Entrevistei uma odontopediatra por esses dias.
Além das dicas usuais sobre a idade indicada para levar uma criança a esse tipo de profissional, sobre os tipos de pasta e escova ideais, a importância do uso do fio dental e cuidados adequados aos dentes de leite e aos permanentes, um alerta para algo que via, mas ainda não enxergava.
A relação entre o tipo de alimento consumido e a qualidade da estrutura dentária para além dos produtos cariogênicos (com alto teor de açúcar) e suas consequências, chegando à estrutura óssea.
Lembrando de uma analogia entre os principais hábitos alimentares dos brasileiros e sua forma de falar contida num texto que eu soube existir pela narrativa de uma amiga gaúcha de fala visceral, cheguei eu mesma a uma nova conclusão.
O texto, segundo ela, defendia que por comer carne – morder, rasgar, usar da força – os sulistas teriam uma fala gutural, forte. Já os nordestinos com sua farinha e rapadura (ou não sei ao certo o exemplo aludido a eles), falariam mole, suave. E assim por diante.
Não conheço o texto. Nem posso atestar a sua autoria ou detalhar seu conteúdo.

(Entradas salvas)

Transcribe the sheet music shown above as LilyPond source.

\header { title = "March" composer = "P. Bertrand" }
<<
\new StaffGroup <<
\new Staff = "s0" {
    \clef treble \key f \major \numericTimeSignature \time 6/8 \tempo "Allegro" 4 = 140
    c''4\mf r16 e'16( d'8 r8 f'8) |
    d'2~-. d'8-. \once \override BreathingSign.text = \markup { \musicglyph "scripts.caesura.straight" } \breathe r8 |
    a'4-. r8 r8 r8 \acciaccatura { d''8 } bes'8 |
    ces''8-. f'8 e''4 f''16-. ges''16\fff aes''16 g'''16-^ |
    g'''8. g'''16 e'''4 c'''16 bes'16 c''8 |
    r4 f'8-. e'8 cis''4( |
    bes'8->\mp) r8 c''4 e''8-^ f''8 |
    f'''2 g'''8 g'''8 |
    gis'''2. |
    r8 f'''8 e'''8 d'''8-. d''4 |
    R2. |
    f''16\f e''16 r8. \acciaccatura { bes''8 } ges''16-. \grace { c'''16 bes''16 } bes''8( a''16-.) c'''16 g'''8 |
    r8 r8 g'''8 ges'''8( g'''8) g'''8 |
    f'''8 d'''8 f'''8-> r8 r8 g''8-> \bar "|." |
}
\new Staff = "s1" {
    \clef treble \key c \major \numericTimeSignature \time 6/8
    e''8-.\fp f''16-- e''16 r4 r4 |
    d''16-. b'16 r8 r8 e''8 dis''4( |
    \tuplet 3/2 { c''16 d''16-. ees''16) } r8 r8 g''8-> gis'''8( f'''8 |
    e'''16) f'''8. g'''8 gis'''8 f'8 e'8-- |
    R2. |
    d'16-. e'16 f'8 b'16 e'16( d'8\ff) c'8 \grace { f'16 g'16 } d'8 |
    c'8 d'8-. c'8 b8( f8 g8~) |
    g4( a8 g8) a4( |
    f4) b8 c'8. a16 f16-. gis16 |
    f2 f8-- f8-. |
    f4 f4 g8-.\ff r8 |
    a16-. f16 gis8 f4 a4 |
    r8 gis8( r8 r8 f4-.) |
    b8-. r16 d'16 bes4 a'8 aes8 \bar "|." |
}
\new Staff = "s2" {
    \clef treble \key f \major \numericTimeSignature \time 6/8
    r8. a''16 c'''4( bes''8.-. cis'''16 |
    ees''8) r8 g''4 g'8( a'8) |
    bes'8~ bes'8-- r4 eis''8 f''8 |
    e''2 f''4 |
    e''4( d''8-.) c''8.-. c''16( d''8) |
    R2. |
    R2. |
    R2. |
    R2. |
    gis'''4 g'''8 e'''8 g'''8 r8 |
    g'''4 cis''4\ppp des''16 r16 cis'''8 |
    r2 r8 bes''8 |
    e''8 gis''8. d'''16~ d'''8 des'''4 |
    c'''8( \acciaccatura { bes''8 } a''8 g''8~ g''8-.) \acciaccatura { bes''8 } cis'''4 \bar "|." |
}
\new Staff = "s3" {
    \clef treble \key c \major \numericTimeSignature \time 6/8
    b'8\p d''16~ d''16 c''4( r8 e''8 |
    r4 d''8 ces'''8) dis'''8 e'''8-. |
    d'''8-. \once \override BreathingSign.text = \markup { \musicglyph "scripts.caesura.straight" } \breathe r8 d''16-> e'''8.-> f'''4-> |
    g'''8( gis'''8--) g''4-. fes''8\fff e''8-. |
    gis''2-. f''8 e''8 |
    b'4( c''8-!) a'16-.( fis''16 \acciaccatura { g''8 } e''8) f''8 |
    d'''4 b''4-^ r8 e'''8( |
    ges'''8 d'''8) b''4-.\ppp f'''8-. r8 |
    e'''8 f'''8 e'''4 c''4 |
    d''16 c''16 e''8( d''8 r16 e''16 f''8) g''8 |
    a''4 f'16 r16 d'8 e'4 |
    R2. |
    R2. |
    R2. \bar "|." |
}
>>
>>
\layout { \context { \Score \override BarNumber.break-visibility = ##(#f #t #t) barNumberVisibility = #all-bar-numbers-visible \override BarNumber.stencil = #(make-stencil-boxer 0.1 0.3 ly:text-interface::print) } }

## [O QUE FAZER]
1. No texto sobre a entrevista com a odontopediatra, que tipo de fala os sulistas teriam, segundo o texto relatado pela amiga gaúcha?
2. Dê continuidade ao texto sobre a entrevista com a odontopediatra, começando logo após a última frase.

## [RESPOSTAS DO EXERCÍCIO]
1. Uma fala gutural, forte, por comerem carne.

2.
A história me foi relatada há anos. Na época fez sentido. E seu teor inusitado não me deixou esquecê-lo. Embora não tenha buscado o original até hoje.
A partir dele, que nunca me saiu da cabeça, fiz essa analogia. Se bem que é possível que o seu conteúdo não seja apenas um devaneio e já esteja sendo alvo de estudos.
Os bebês e crianças com sua comida pastosa (para além do necessário) e uma dieta de farta exposição às telas não falam mais.
Será?
Observemos os que estiverem por perto.
Tenho visto muitos pequenos que sequer balbuciam. Outros, em idade de falar algo, apenas urram e gritam (em decibéis exagerados para ouvidos que não carreguem amor e obrigações paternais e maternais). Como meninos lobos, crescem como Moglis que não exerceram seu direito à linguagem por estarem distantes daquela destinada aos humanos.
Vítimas de um descuido perigoso.
Uma palavra muito ligada ao universo infantil é “estímulo”.
Sem ele, muitos potenciais serão subaproveitados. Ou perdidos para todo o sempre. Um período de tempo tão curto e tão importante – a primeira infância – é um catalisador de um tudo ou nada.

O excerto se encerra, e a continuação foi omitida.